In the police station where she also works, she's filled her office with trimmings from spider plants, sat clay pots with hydrangea in all four corners, and stood a three-foot rubber tree beside her desk. Still she has not managed to reproduce the texture and sensuality of the greenhouse, where her fingertips pucker as though she's lingered too long in a bath. She needs to be pliant and surrounded by life in order to receive her visions. Seeing is a porous business. Leaky. Information seeps into the lining of her tissue like aged wine through the cork. Images trickle into her bloodstream. Sensations ooze down her spinal column one vertebra at a time. Before Lilith knows it, she is soaked. And she can't close her eyes; they don't belong to just her any more. So she rolls back in her head and tries to find children. Rolls back like thunder and looks there, where everything spills from the inside out and back again.

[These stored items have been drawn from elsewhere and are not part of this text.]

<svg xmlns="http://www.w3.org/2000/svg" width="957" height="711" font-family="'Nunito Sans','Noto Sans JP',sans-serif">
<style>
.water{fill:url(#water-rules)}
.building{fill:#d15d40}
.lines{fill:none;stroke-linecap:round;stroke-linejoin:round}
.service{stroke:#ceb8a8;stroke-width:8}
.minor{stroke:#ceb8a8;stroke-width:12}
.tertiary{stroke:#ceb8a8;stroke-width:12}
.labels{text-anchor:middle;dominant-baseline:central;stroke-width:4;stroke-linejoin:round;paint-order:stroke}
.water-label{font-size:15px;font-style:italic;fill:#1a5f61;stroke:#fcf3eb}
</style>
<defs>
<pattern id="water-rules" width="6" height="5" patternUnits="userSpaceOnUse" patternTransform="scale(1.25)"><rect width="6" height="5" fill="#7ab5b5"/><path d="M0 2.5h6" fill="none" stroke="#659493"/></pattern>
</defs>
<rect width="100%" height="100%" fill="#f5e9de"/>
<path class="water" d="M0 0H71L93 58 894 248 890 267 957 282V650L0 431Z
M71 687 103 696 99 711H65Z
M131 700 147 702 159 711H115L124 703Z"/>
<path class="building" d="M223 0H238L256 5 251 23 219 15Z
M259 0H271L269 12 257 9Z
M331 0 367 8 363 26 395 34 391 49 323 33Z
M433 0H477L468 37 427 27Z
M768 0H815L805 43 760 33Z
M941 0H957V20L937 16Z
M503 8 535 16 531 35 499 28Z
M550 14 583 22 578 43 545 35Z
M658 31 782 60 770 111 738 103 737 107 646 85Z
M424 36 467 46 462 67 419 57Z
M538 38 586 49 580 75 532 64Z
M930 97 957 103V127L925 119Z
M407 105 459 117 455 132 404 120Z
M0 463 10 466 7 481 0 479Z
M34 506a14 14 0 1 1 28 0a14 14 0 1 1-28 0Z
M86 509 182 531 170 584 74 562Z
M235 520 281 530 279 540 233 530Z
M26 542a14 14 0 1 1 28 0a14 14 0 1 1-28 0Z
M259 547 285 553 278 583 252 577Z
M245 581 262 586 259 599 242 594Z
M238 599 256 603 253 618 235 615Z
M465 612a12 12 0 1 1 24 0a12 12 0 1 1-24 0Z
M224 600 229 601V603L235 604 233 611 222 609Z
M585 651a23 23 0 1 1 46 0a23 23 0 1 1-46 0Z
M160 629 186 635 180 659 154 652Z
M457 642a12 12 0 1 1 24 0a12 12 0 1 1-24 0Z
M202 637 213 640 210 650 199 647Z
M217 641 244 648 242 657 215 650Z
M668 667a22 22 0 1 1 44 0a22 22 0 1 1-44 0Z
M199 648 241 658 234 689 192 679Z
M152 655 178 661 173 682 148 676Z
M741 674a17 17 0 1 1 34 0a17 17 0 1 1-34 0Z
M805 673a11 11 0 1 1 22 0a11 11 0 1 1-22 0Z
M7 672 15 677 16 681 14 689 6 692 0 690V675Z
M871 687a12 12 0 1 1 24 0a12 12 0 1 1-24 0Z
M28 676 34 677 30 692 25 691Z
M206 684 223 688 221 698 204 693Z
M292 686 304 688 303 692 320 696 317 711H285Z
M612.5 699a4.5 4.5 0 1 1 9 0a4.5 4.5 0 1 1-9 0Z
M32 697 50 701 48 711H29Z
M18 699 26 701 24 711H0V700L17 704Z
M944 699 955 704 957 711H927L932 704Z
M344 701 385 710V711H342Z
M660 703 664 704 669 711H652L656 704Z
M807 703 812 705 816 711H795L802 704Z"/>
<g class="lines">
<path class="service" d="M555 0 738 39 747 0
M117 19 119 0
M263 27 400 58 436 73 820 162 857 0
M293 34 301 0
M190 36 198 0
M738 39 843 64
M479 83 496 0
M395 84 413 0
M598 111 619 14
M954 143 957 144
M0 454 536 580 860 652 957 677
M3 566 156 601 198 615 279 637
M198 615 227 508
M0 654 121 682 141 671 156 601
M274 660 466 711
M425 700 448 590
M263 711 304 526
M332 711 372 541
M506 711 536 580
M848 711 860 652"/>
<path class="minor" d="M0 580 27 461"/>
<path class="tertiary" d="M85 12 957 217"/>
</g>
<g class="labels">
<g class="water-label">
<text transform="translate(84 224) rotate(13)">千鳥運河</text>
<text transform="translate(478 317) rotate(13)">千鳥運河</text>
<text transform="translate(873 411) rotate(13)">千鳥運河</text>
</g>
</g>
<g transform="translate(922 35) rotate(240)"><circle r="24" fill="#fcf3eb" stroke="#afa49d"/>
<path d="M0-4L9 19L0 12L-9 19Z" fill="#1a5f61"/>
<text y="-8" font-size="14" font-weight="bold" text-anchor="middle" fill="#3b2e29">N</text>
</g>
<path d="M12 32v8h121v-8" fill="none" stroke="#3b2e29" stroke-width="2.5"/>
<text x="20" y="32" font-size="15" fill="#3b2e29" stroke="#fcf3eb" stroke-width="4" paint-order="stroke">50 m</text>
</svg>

What better environment for a clairvoyant to work than in a place filled with liquid promise, where sunshine, water and air exist in their most elemental forms? Chlorophyll. Carbon dioxide. Photosynthesis. The interaction of fundamental particles sweeps Lilith away to a state of mind not explained by science or religion, or even by herself. Only nature. Everything that's already happened reduced to its smallest denominator, and rebuilt in the present. There is nowhere, she is certain, with superior visibility than in a glasshouse."